◆ Travail à faire ◆
[a] Condensez en deux phrases le paragraphe du texte sur la prise d'acte de rupture qui commence par « La liquidation soutient en outre », en conservant ses faits principaux.
[b] Prolongez le texte sur la prise d'acte de rupture après sa dernière phrase.

◆ Texte ◆

Par exploit de commissaire de justice remis à personne habilitée le 27 juin 2023, le CGEA de [Localité 3] a été assigné par Mme [O]. Il n'a pas constitué avocat.
L'ordonnance de clôture a été rendue le 31 mai 2024 et l'affaire a été fixée à l'audience du 25 juin 2024.
Pour un plus ample exposé des faits, de la procédure antérieure, des prétentions et des moyens des parties, la cour se réfère à leurs conclusions écrites conformément aux dispositions de l'article 455 du code de procédure civile ainsi qu'à la décision déférée.
MOTIFS DE LA DÉCISION
Sur la prise d'acte de rupture
Pour infirmation de la décision critiquée, le mandataire liquidateur affirme qu'aucun élément ne peut être retenu au soutien d'une requalification de la démission de Mme [C] épouse [O] en prise d'acte de rupture imputable à l'association qui l'employait dans la mesure où :
- l'association n'avait pas contesté devoir régulariser la situation salariale de Mme [O] au titre des rappels de salaire correspondant à des trajets mais la salariée n'avait pas formulé de demande chiffrée,
- les demandes de la salariée ont plusieurs fois évolué,
- sans contester le bien-fondé des demandes de Mme [O], l'association avait sollicité un délai de trois mois pour régulariser les sommes dues, devant s'équiper d'un logiciel spécifique et suivre une formation adaptée durant une période estivale,
- la salariée avait sollicité, au cours de l'entretien du 5 septembre 2019, une rupture conventionnelle, le paiement d'une prime supplémentaire et la modification de son contrat de travail ce qui lui sera refusé,
- le montant au paiement duquel l'association a été condamnée au titre des régularisations restant dues, soit la somme de 1 179,92 euros pour 36 mois, représente 2,30% du salaire mensuel de Mme [O], soit 32,77 euros mensuels,
- ce rappel de salaire, ancien, n'avait jamais fait l'objet avant le mois de juin 2019, de la moindre discussion entre les parties.
La liquidation soutient en outre que la démission de la salariée est en réalité intervenue en raison de l'existence d'un conflit entre cette dernière et Mme [J], une autre salariée, et souligne la virulence de Mme [O] à l'égard de Mme [K], une salariée, contraignant le président de l'association à intervenir en lui adressant un courrier de mise en garde.

◆ Entrées fournies ◆
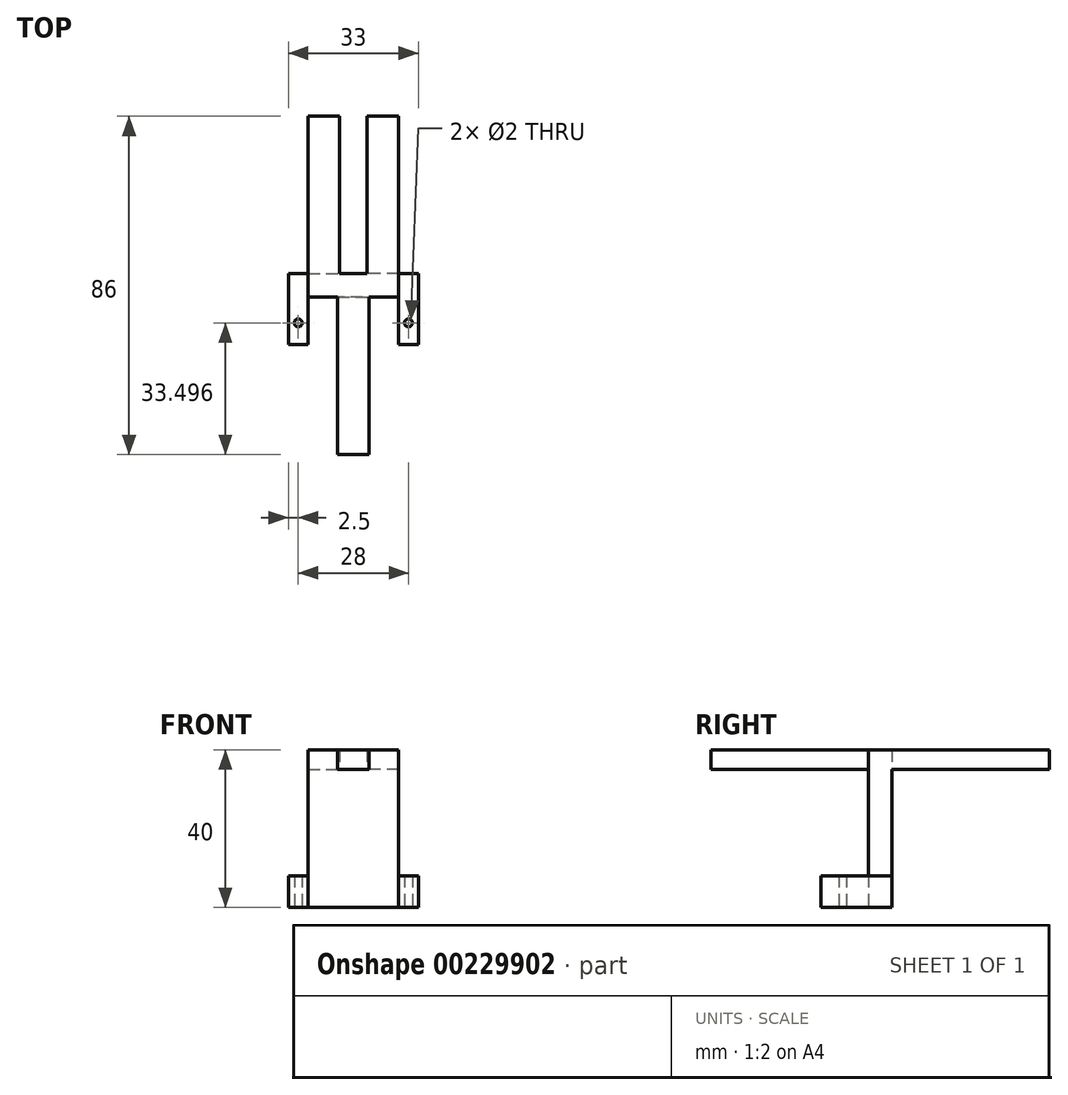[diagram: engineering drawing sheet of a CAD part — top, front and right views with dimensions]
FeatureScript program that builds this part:
annotation { "Feature Type Name" : "Feature", "Feature Type Description" : "" }
export const myFeature = defineFeature(function(context is Context, id is Id, definition is map)
    precondition{}
    {
        {
            var Q0;
            Q0=qCreatedBy(makeId("Top.planeOp"),FACE);
            var sketch = newSketch(context, id + "F0", { "sketchPlane" : qUnion([Q0])});
            skLineSegment(sketch, "E0.bottom", {"start": v(11.5, 7.79) * mm, "end": v(-11.5, 7.79) * mm});
            skLineSegment(sketch, "E0.top", {"start": v(11.5, 1.79) * mm, "end": v(-11.5, 1.79) * mm});
            skLineSegment(sketch, "E0.left", {"start": v(11.5, 7.79) * mm, "end": v(11.5, 1.79) * mm});
            skLineSegment(sketch, "E0.right", {"start": v(-11.5, 7.79) * mm, "end": v(-11.5, 1.79) * mm});
            skLineSegment(sketch, "E1.bottom", {"start": v(-11.5, 7.79) * mm, "end": v(-16.5, 7.79) * mm});
            skLineSegment(sketch, "E1.top", {"start": v(-11.5, -10.21) * mm, "end": v(-16.5, -10.21) * mm});
            skLineSegment(sketch, "E1.left", {"start": v(-11.5, 7.79) * mm, "end": v(-11.5, -10.21) * mm});
            skLineSegment(sketch, "E1.right", {"start": v(-16.5, 7.79) * mm, "end": v(-16.5, -10.21) * mm});
            skLineSegment(sketch, "E2.bottom", {"start": v(11.5, 7.79) * mm, "end": v(16.5, 7.79) * mm});
            skLineSegment(sketch, "E2.top", {"start": v(11.5, -10.21) * mm, "end": v(16.5, -10.21) * mm});
            skLineSegment(sketch, "E2.left", {"start": v(11.5, 7.79) * mm, "end": v(11.5, -10.21) * mm});
            skLineSegment(sketch, "E2.right", {"start": v(16.5, 7.79) * mm, "end": v(16.5, -10.21) * mm});
            skCircle(sketch, "E3", {"center": v(-14, -4.71) * mm, "radius": 1 * mm});
            skCircle(sketch, "E4", {"center": v(14, -4.71) * mm, "radius": 1 * mm});
            skSolve(sketch);
        }
        {
            var Q0;
            {var subQ3=sQuery(id+"F0.wireOp",EDGE,"E1.bottom");Q0=makeQuery(id+"F0.imprint","IMPRINT",FACE,{"disambiguationData":[TD([[makeQuery(id+"F0.imprint","IMPRINT",EDGE,{"derivedFrom":subQ3}),1.0]])]});}
            var Q1;
            {var subQ3=sQuery(id+"F0.wireOp",EDGE,"E2.bottom");Q1=makeQuery(id+"F0.imprint","IMPRINT",FACE,{"disambiguationData":[TD([[makeQuery(id+"F0.imprint","IMPRINT",EDGE,{"derivedFrom":subQ3}),-1.0]])]});}
            extrude(context, id + "F1", {"entities" : qUnion([Q0, Q1]), "depth" : 8 * mm});
        }
        {
            var Q0;
            {var subQ0=sQuery(id+"F0.wireOp",EDGE,"E0.bottom");Q0=makeQuery(id+"F0.imprint","IMPRINT",FACE,{"disambiguationData":[TD([[makeQuery(id+"F0.imprint","IMPRINT",EDGE,{"derivedFrom":subQ0}),1.0]])]});}
            extrude(context, id + "F2", {"entities" : qUnion([Q0]), "depth" : 40 * mm});
        }
        {
            var Q0;
            Q0=qCreatedBy(makeId("Top.planeOp"),FACE);
            var sketch = newSketch(context, id + "F3", { "sketchPlane" : qUnion([Q0])});
            skLineSegment(sketch, "E5.bottom", {"start": v(-11.5, 7.79) * mm, "end": v(-3.5, 7.79) * mm});
            skLineSegment(sketch, "E5.top", {"start": v(-11.5, 47.79) * mm, "end": v(-3.5, 47.79) * mm});
            skLineSegment(sketch, "E5.left", {"start": v(-11.5, 7.79) * mm, "end": v(-11.5, 47.79) * mm});
            skLineSegment(sketch, "E5.right", {"start": v(-3.5, 7.79) * mm, "end": v(-3.5, 47.79) * mm});
            skLineSegment(sketch, "E6.bottom", {"start": v(11.5, 7.79) * mm, "end": v(3.5, 7.79) * mm});
            skLineSegment(sketch, "E6.top", {"start": v(11.5, 47.79) * mm, "end": v(3.5, 47.79) * mm});
            skLineSegment(sketch, "E6.left", {"start": v(11.5, 7.79) * mm, "end": v(11.5, 47.79) * mm});
            skLineSegment(sketch, "E6.right", {"start": v(3.5, 7.79) * mm, "end": v(3.5, 47.79) * mm});
            skLineSegment(sketch, "E7.bottom", {"start": v(-4, 1.79) * mm, "end": v(4, 1.79) * mm});
            skLineSegment(sketch, "E7.top", {"start": v(-4, -38.21) * mm, "end": v(4, -38.21) * mm});
            skLineSegment(sketch, "E7.left", {"start": v(-4, 1.79) * mm, "end": v(-4, -38.21) * mm});
            skLineSegment(sketch, "E7.right", {"start": v(4, 1.79) * mm, "end": v(4, -38.21) * mm});
            skSolve(sketch);
        }
        {
            var Q0;
            Q0 = qSketchRegion(id + "F3", true);
            extrude(context, id + "F4", {"entities" : qUnion([Q0]), "operationType" : NewBodyOperationType.ADD, "depth" : 40 * mm, "hasSecondDirection" : true, "secondDirectionOppositeDirection" : false, "secondDirectionDepth" : 35 * mm});
        }
    });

◆ Réponses par consigne ◆
[a] Selon la liquidation, Mme [O] a en réalité démissionné à cause d'un conflit avec Mme [J], une autre salariée. Elle souligne aussi la virulence de Mme [O] envers Mme [K], une salariée, qui a contraint le président de l'association à lui adresser un courrier de mise en garde.

[b]
En réplique, Mme [O] conteste l'ensemble des arguments de la liquidation et expose que sa démission a un caractère équivoque en ce qu'elle est motivée par les manquements de l'employeur à son endroit, résultant du non-paiement, répété tous les mois, de ses temps de trajet de sorte que sa démission devait être requalifiée en prise d'acte de rupture aux torts de l'employeur.
* * *
La prise d'acte désigne tout acte par lequel le salarié notifie à l'employeur qu'il met fin au contrat de travail ou qu'il cesse le travail en raison de faits qu'il lui reproche, quelle que soit la dénomination utilisée dans cet acte telle que la démission.
En l'espèce, Mme [O] a démissionné de ses fonctions par lettre du 9 septembre 2019, rédigée en ces termes :«'je souhaite vous faire part de ma décision de démissionner de mon poste d'auxiliaire de vie sociale'si toutefois un accord tacite me permettait de raccourcir ce préavis au maximum, ce ne serait bénéfique que pour les deux parties. En effet, vu la conjoncture actuelle, les sommes dues à mon égard, un climat fort désagréable et un manque de considération, je ne peux assumer ma profession en toute sérénité. Je n'ai plus confiance en votre association. Mon départ me semble inévitable. Je réitère donc ma demande de règlement des sommes dues et de tout ce qui en découle (arriérés d'indemnités de déplacement, salaires en congés payés, plus jours de congés supplémentaires d'ancienneté)'»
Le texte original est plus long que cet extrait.